Tuesday, January 29, 2008

XJTLU

I attend a presentation by pro-vice-chancellor Kelvin Everest about progress on Xi'an Jiaotong-Liverpool University, Liverpool's partnet instsute in China, and the university's big project. From the statistics, and the pictures of the development in which this university forms a small part, you just have to be wowed by the sheer scale and pace of the economic development in China.

I would like to go there, if only for a short time, just to witness and play a small part in this major piece of history, i.e. the economic rise and rise of China. As academics (especially research-active ones), we purposefully cut ourselves off from the general business of "making things happen", but I for one can't pretend to be indifferent!

XJTLU will be a new university, built from scratch and then peopled with staff and students, all within about 10 years, and will be just one of 10 new universities on a 240 square km "business park", really an entire city. People who have been there are awed by the pace of change that you see from visit to visit.

Thursday, January 24, 2008

Examinations; invigilation

Today I handed in my exam marks for the module I teach (formal language theory, not that that's relevant to this discussion). Always good to get that task completed. The exam itself was about a week ago. There is scope for debate on whether examinations are more onerous and disagreeable for the examiner, or the examined, and this is the sort of question one considers during the exam itself, while one is invigilating it.

Of course, you usually get to invigilate your own exam, as I did a week ago. The session just involved my own students; there were no other exams being taken at the time, which simplified it a lot. A far cry from the glory days of my invigilation career back at Warwick, when some sessions had about 300 students, taking half-a-dozen different papers between them, all ending at different times. If you had to make an announcement, you needed to repeat it in about 3 different places, although later they installed a PA system.

Examinations, like degree ceremonies, are something of a ritual, and like degree ceremonies, they provide some of us (namely the invigilators) with an excellent opportunity to enter into a pointless and unproductive reverie about the academic process. The instruction is given to begin. The room goes quiet, that is to say, even quiter than it was. As for a degree ceremony, you get the feeling that it is intended to be caught in a time-warp. There should be a battered wooden box on your desk, inked-stained and chalk-dusty, containing miscellaneous things like treasury tags, elastic bands, and anything else that might come in handy. There should be numerous piles of different kinds of answer sheets, dog-eared log table books, and spare scraps of paper. If it's a big session, the senior invigilator will dutifully make handwritten notes on who leaves the room early, and when, and he will direct his underlings to sort out the scripts and escort assorted students when they take toilet breaks. No-one ever wants to be senior invigilator, of course.

Wednesday, January 23, 2008

new gadget, with an old technology

I take delivery of a new phone/PDA, an HP iPAQ hw6915. I took care to choose a PDA that has a QWERTY keyboard; not all of them do. Ah, the wonderful QWERTY keyboard, like Dr. Watson, a fixed point in a changing world. People have been predicting its demise for decades, like they have been predicting the demise of newspapers. But it lives on, basically because it's a fundamentally good idea. My old PDA (a Handspring Treo) also had a keyboard (perhaps it still has; but it got stolen last week). Its predecessor, I think, did not. In the late 90's when everyone used Palm Pilot, one of the exciting new gimmicks was the "graffiti" method of text entry. But that idea doesn't seem to have lasted.

Directive:
List each heading in the blog posts above, along with the date of its post.

Excerpted records:
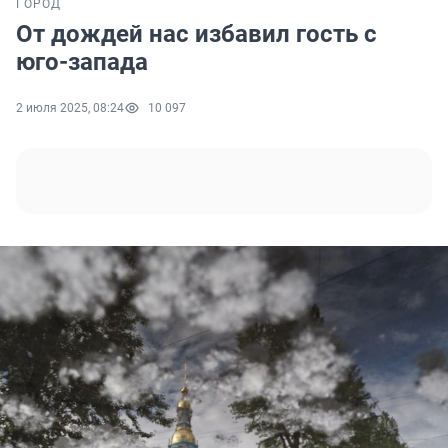
ГОРОД
От дождей нас избавил гость с
юго-запада
2 июля 2025, 08:24
10 097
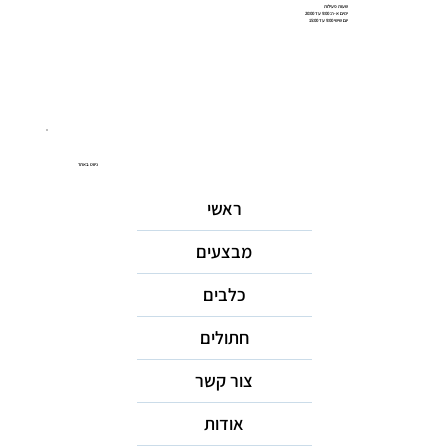
שעות פעילות
ימים א-ה: 9:00 עד 20:00
יום שישי 9:00 עד 15:00
ניווט באתר
ראשי
מבצעים
כלבים
חתולים
צור קשר
אודות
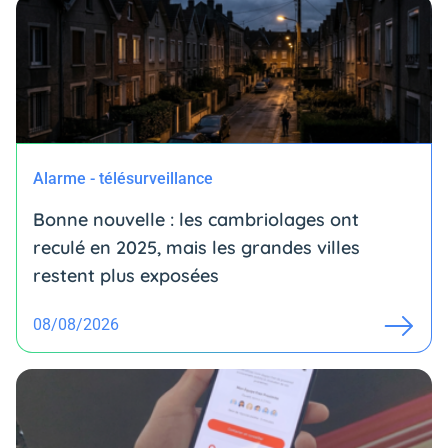
Alarme - télésurveillance
Bonne nouvelle : les cambriolages ont
reculé en 2025, mais les grandes villes
restent plus exposées
08/08/2026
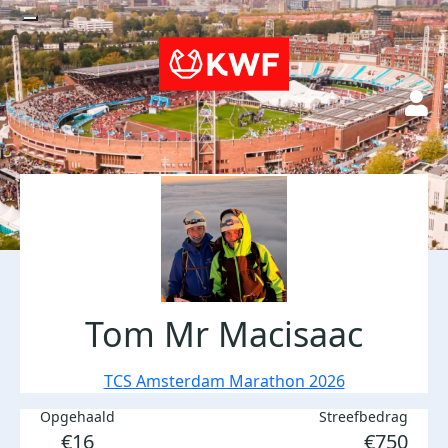
Tom Mr Macisaac
TCS Amsterdam Marathon 2026
Opgehaald
Streefbedrag
€16
€750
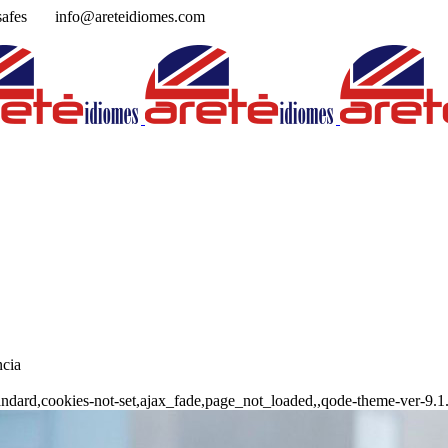
musafes
info@areteidiomes.com
ncia
-standard,cookies-not-set,ajax_fade,page_not_loaded,,qode-theme-ver-9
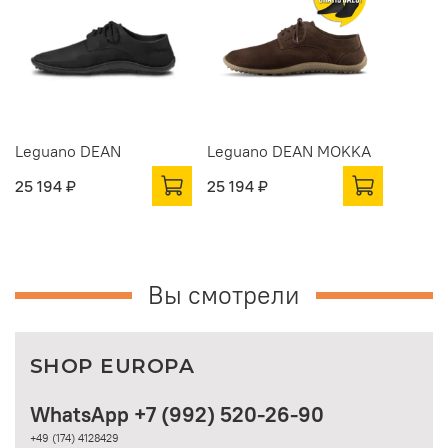
Leguano DEAN
Leguano DEAN MOKKA
25 194 ₽
25 194 ₽
Вы смотрели
SHOP EUROPA
WhatsApp +7 (992) 520-26-90
+49 (174) 4128429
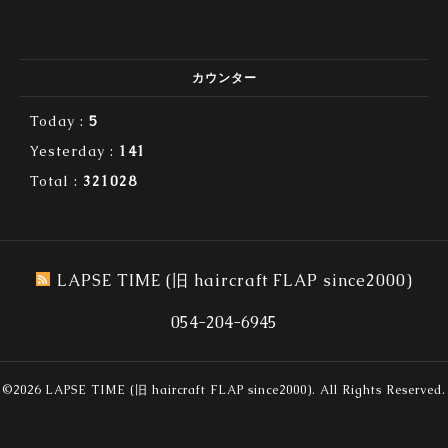
カウンター
Today :
5
Yesterday :
141
Total :
321028
LAPSE TIME (旧 haircraft FLAP since2000)
054-204-6945
©2026
LAPSE TIME (旧 haircraft FLAP since2000)
. All Rights Reserved.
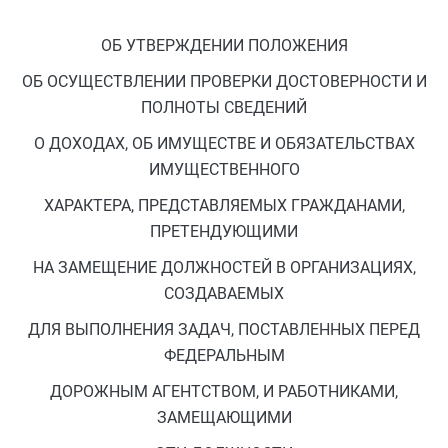
ОБ УТВЕРЖДЕНИИ ПОЛОЖЕНИЯ
ОБ ОСУЩЕСТВЛЕНИИ ПРОВЕРКИ ДОСТОВЕРНОСТИ И
ПОЛНОТЫ СВЕДЕНИЙ
О ДОХОДАХ, ОБ ИМУЩЕСТВЕ И ОБЯЗАТЕЛЬСТВАХ
ИМУЩЕСТВЕННОГО
ХАРАКТЕРА, ПРЕДСТАВЛЯЕМЫХ ГРАЖДАНАМИ,
ПРЕТЕНДУЮЩИМИ
НА ЗАМЕЩЕНИЕ ДОЛЖНОСТЕЙ В ОРГАНИЗАЦИЯХ,
СОЗДАВАЕМЫХ
ДЛЯ ВЫПОЛНЕНИЯ ЗАДАЧ, ПОСТАВЛЕННЫХ ПЕРЕД
ФЕДЕРАЛЬНЫМ
ДОРОЖНЫМ АГЕНТСТВОМ, И РАБОТНИКАМИ,
ЗАМЕЩАЮЩИМИ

Output for this exercise:
- XJTLU (Tuesday, January 29, 2008)
- Examinations; invigilation (Thursday, January 24, 2008)
- new gadget, with an old technology (Wednesday, January 23, 2008)